Problem description: Each line of the data needs to be transcribed exactly.

Provided material:
________________________________________

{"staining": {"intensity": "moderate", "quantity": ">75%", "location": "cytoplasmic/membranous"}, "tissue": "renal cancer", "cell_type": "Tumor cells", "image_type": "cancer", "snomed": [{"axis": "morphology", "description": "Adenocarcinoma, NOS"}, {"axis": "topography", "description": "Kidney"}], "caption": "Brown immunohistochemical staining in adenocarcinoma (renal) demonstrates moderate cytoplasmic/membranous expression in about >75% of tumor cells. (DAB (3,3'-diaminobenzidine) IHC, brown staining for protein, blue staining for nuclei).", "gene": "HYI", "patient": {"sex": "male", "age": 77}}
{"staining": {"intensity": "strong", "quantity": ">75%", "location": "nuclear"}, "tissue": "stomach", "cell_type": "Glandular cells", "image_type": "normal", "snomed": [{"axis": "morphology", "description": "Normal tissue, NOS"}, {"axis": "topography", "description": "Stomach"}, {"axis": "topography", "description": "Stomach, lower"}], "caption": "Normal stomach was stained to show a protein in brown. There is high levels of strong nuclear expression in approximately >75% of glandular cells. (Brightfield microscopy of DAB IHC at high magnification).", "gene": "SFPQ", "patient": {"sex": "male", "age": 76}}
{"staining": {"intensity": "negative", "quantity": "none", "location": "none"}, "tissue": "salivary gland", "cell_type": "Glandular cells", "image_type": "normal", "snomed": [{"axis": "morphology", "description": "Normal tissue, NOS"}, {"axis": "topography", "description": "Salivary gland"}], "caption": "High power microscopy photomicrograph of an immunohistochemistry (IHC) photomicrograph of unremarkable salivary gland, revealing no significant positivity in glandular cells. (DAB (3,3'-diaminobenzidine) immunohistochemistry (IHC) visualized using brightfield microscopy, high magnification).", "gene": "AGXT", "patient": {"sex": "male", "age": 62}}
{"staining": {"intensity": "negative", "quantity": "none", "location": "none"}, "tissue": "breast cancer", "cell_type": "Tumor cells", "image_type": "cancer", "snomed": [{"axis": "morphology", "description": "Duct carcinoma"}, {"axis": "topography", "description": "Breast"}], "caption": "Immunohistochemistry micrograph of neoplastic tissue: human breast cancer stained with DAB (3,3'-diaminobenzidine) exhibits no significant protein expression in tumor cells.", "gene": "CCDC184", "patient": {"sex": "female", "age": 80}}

________________________________________

Worked solution:
{"staining": {"intensity": "moderate", "quantity": ">75%", "location": "cytoplasmic/membranous"}, "tissue": "renal cancer", "cell_type": "Tumor cells", "image_type": "cancer", "snomed": [{"axis": "morphology", "description": "Adenocarcinoma, NOS"}, {"axis": "topography", "description": "Kidney"}], "caption": "Brown immunohistochemical staining in adenocarcinoma (renal) demonstrates moderate cytoplasmic/membranous expression in about >75% of tumor cells. (DAB (3,3'-diaminobenzidine) IHC, brown staining for protein, blue staining for nuclei).", "gene": "HYI", "patient": {"sex": "male", "age": 77}}
{"staining": {"intensity": "strong", "quantity": ">75%", "location": "nuclear"}, "tissue": "stomach", "cell_type": "Glandular cells", "image_type": "normal", "snomed": [{"axis": "morphology", "description": "Normal tissue, NOS"}, {"axis": "topography", "description": "Stomach"}, {"axis": "topography", "description": "Stomach, lower"}], "caption": "Normal stomach was stained to show a protein in brown. There is high levels of strong nuclear expression in approximately >75% of glandular cells. (Brightfield microscopy of DAB IHC at high magnification).", "gene": "SFPQ", "patient": {"sex": "male", "age": 76}}
{"staining": {"intensity": "negative", "quantity": "none", "location": "none"}, "tissue": "salivary gland", "cell_type": "Glandular cells", "image_type": "normal", "snomed": [{"axis": "morphology", "description": "Normal tissue, NOS"}, {"axis": "topography", "description": "Salivary gland"}], "caption": "High power microscopy photomicrograph of an immunohistochemistry (IHC) photomicrograph of unremarkable salivary gland, revealing no significant positivity in glandular cells. (DAB (3,3'-diaminobenzidine) immunohistochemistry (IHC) visualized using brightfield microscopy, high magnification).", "gene": "AGXT", "patient": {"sex": "male", "age": 62}}
{"staining": {"intensity": "negative", "quantity": "none", "location": "none"}, "tissue": "breast cancer", "cell_type": "Tumor cells", "image_type": "cancer", "snomed": [{"axis": "morphology", "description": "Duct carcinoma"}, {"axis": "topography", "description": "Breast"}], "caption": "Immunohistochemistry micrograph of neoplastic tissue: human breast cancer stained with DAB (3,3'-diaminobenzidine) exhibits no significant protein expression in tumor cells.", "gene": "CCDC184", "patient": {"sex": "female", "age": 80}}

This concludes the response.